Document text section start

The Delights of Dickens with Gina Dalfonzo

Grace welcomes Gina Dalfonzo, editor of The Gospel in Dickens (Plough Publishing House) and founder and editor of Dickensblog, to chat all things Charles Dickens. What is the appeal of this wordy writer (whom, as Gina reminds us, was NOT paid by the word)? Join Gina and Grace for a fun conversation discussing why we love and return to Charles Dickens over and over despite his foibles and flaws.

Gina Dalfonzo is the author of Dorothy and Jack: The Transforming Friendship of Dorothy L. Sayers and C.S. Lewis and One by One: Welcoming the Singles in Your Church (both for Baker Books), and editor of The Gospel in Dickens (Plough Publishing House). She is a writer and editor at Christ and Pop Culture, and founder and editor of Dickensblog. Her work has been published in The Atlantic, Christianity Today, Plough Quarterly, The Weekly Standard, Fathom, and elsewhere. She publishes a biweekly book review newsletter, “Dear, Strange Things,” at http://dearstrangethings.substack.com. She enjoys playing the piano, gardening, and watching figure skating and classic movies.

Listen to this episode anywhere you get your podcasts!

If you enjoy it, I’d appreciate it so much if you rated or reviewed on the platform of your choice. It helps others to find the show and helps me out as well!

The Beauty of Old English with Eleanor Parker

Recording this episode was a bit of a trip. Dr. Eleanor Parker was very gracious with me as my microphone failed to do its ONE JOB–recording. Oh well! We still had a delightful time discussing Old English words, the Anglo-Saxon calendar year, and what she recommends for reading if you’re interested in Old English poetry.

Eleanor Parker is Lecturer in Medieval English Literature at Brasenose College, Oxford. She is the author of Dragon Lords: The History and Legends of Viking England (2018), Conquered: The Last Children of Anglo-Saxon England (2022), and Winters in the World: A Journey Through the Anglo-Saxon Year (2022). She has also written for History Today and is the creator of the Clerk of Oxford blog.

Dr. Eleanor Parker

Take a listen on the podcasting platform of your choice, including Apple & Spotify. If you enjoy this episode, I’d very much appreciate it if you took the time to rate and review wherever you listen. It helps other folks to find this podcast! Thank you!

The Love of Learning with Zena Hitz

Season three of Old Books With Grace has arrived!

Document text section end
Recorded information section start

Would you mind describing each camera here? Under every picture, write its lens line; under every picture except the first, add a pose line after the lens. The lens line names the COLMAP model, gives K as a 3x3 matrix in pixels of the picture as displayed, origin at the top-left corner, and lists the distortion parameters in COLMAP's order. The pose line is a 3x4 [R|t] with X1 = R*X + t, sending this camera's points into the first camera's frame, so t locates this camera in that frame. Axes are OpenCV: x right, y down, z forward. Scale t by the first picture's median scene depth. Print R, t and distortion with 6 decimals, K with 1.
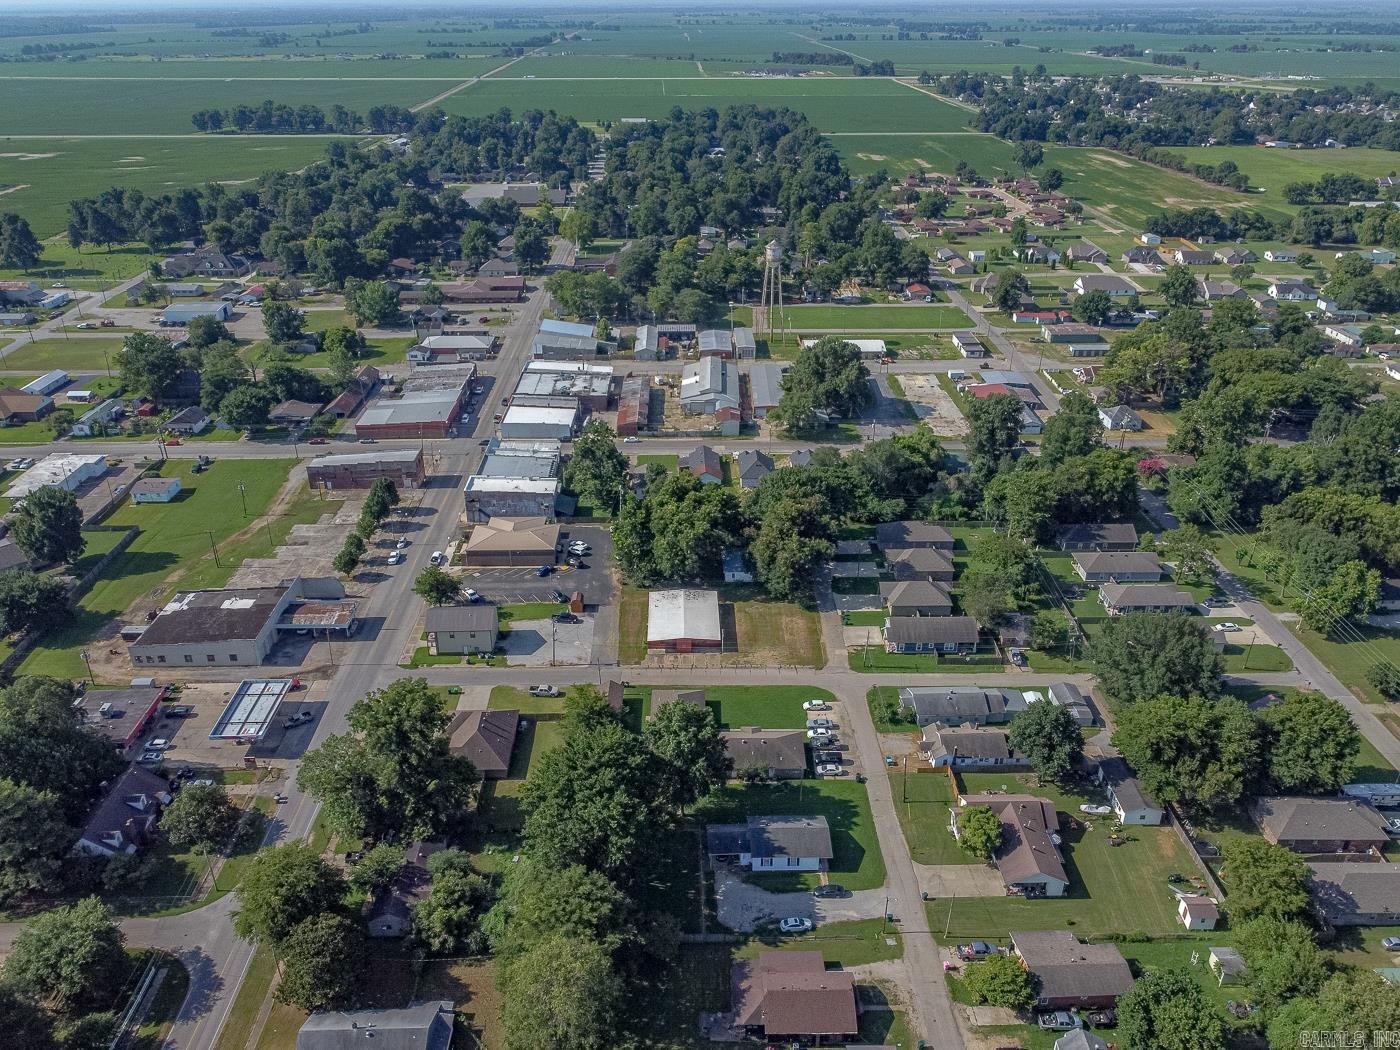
lens RADIAL K [[1056.9, 0, 700.0], [0, 1056.9, 525.0], [0, 0, 1]] dist [0.008568, -0.005907]
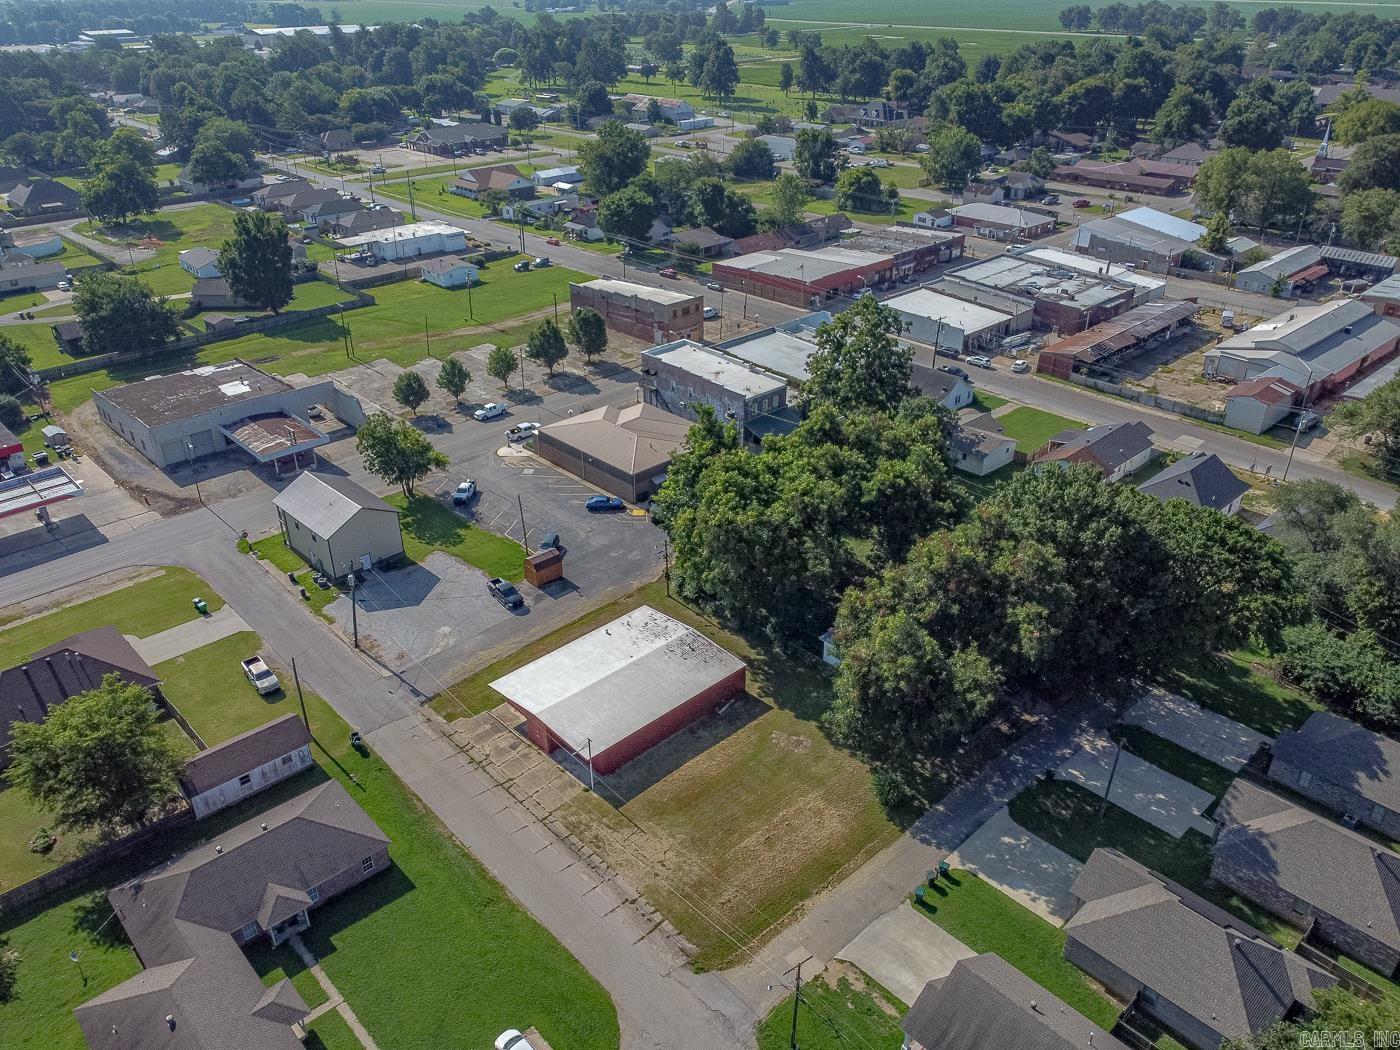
lens RADIAL K [[1056.9, 0, 700.0], [0, 1056.9, 525.0], [0, 0, 1]] dist [0.008568, -0.005907]
pose [[0.678474, 0.347673, -0.647144, 0.237737], [-0.326195, 0.931892, 0.158665, -0.048438], [0.658232, 0.103445, 0.745674, 0.585774]]
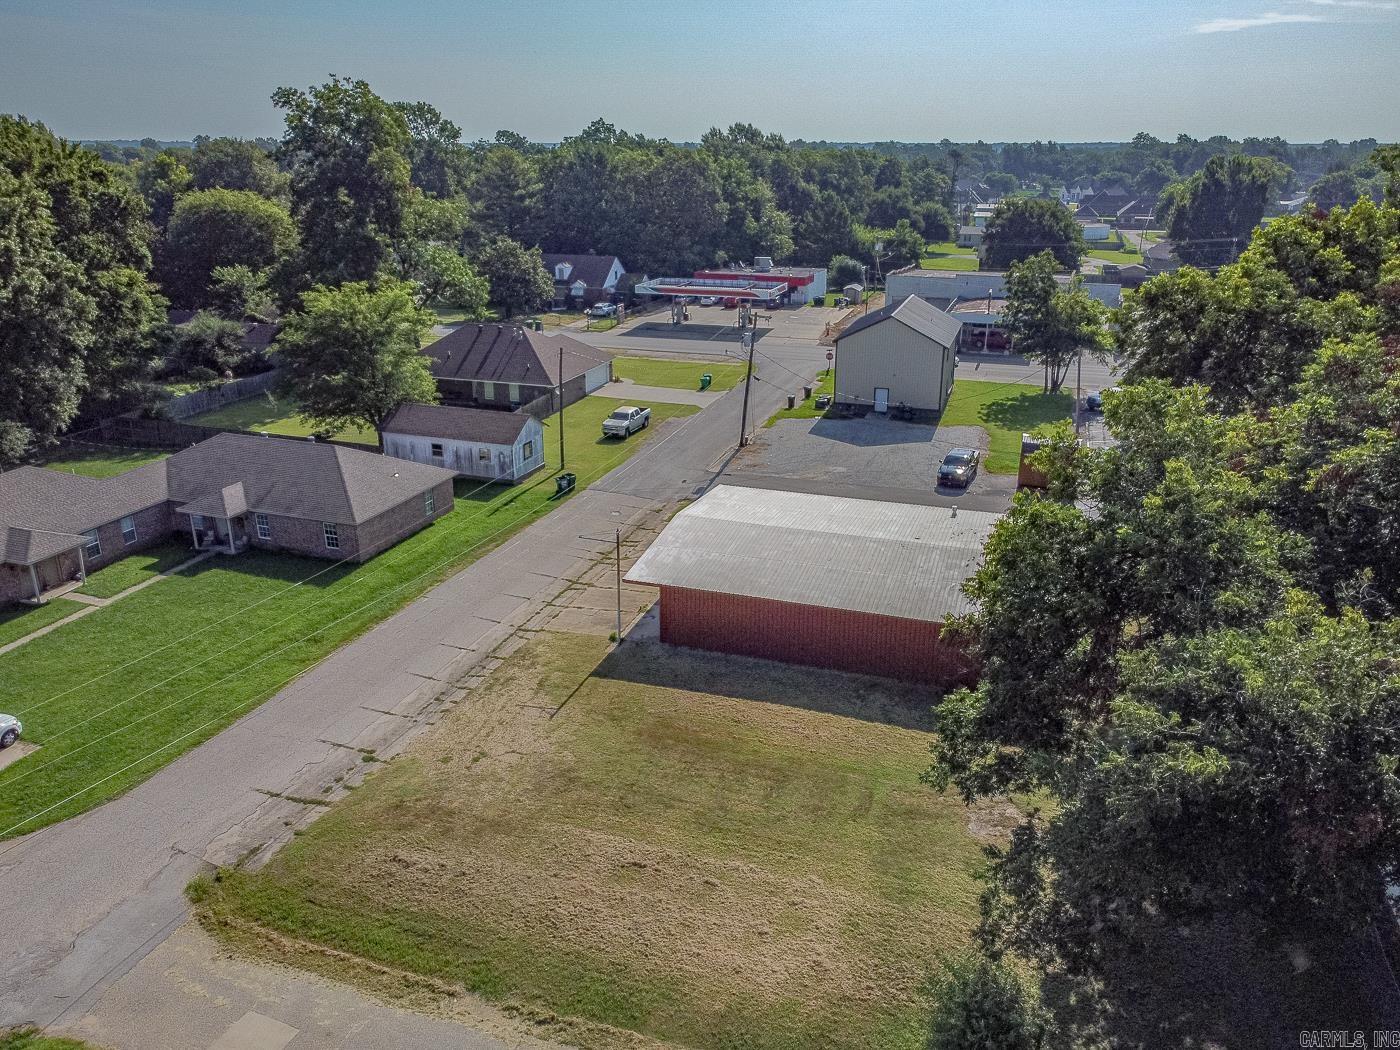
lens RADIAL K [[1054.2, 0, 706.7], [0, 1054.2, 522.5], [0, 0, 1]] dist [0.003858, -0.006549]
pose [[-0.328332, 0.321265, -0.888249, 0.170413], [-0.427717, 0.787879, 0.443064, -0.005159], [0.842174, 0.525391, -0.121275, 0.856427]]
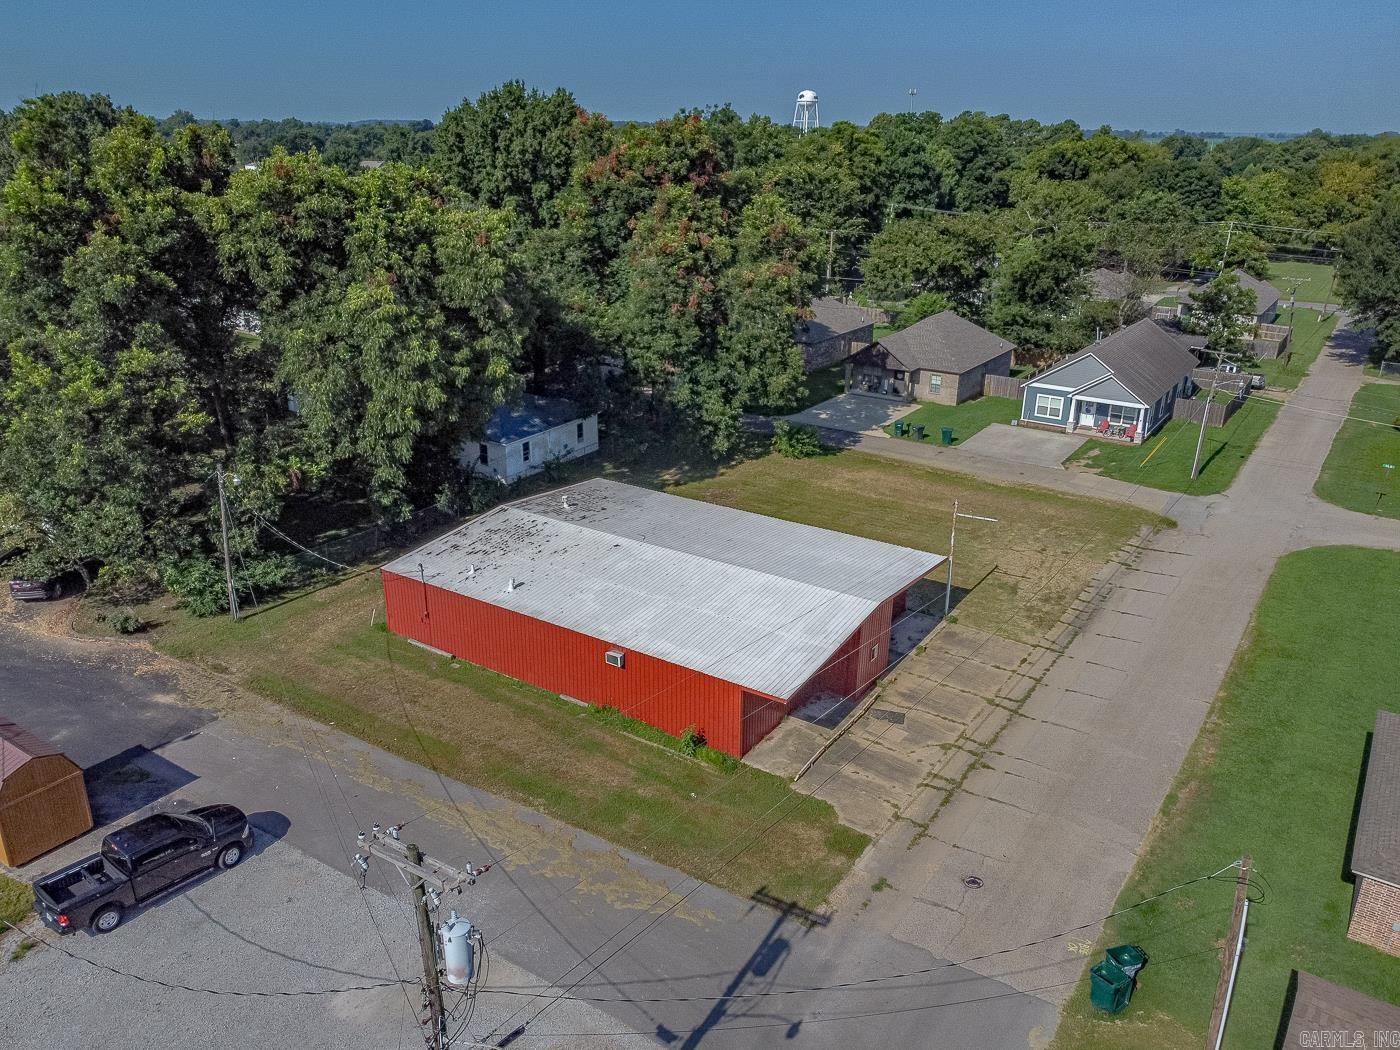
lens RADIAL K [[1056.9, 0, 700.0], [0, 1056.9, 525.0], [0, 0, 1]] dist [0.008568, -0.005907]
pose [[0.562823, -0.284428, 0.776100, -0.145688], [0.359458, 0.929721, 0.080051, 0.055311], [-0.744325, 0.233921, 0.625509, 0.744813]]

Recorded information section end

Required action: Please write out the passage of the podcast episode notes that begins with the words "Listen to this" and ends with "out as well!". None of the entries matter here.

Answer space:
Listen to this episode anywhere you get your podcasts!

If you enjoy it, I’d appreciate it so much if you rated or reviewed on the platform of your choice. It helps others to find the show and helps me out as well!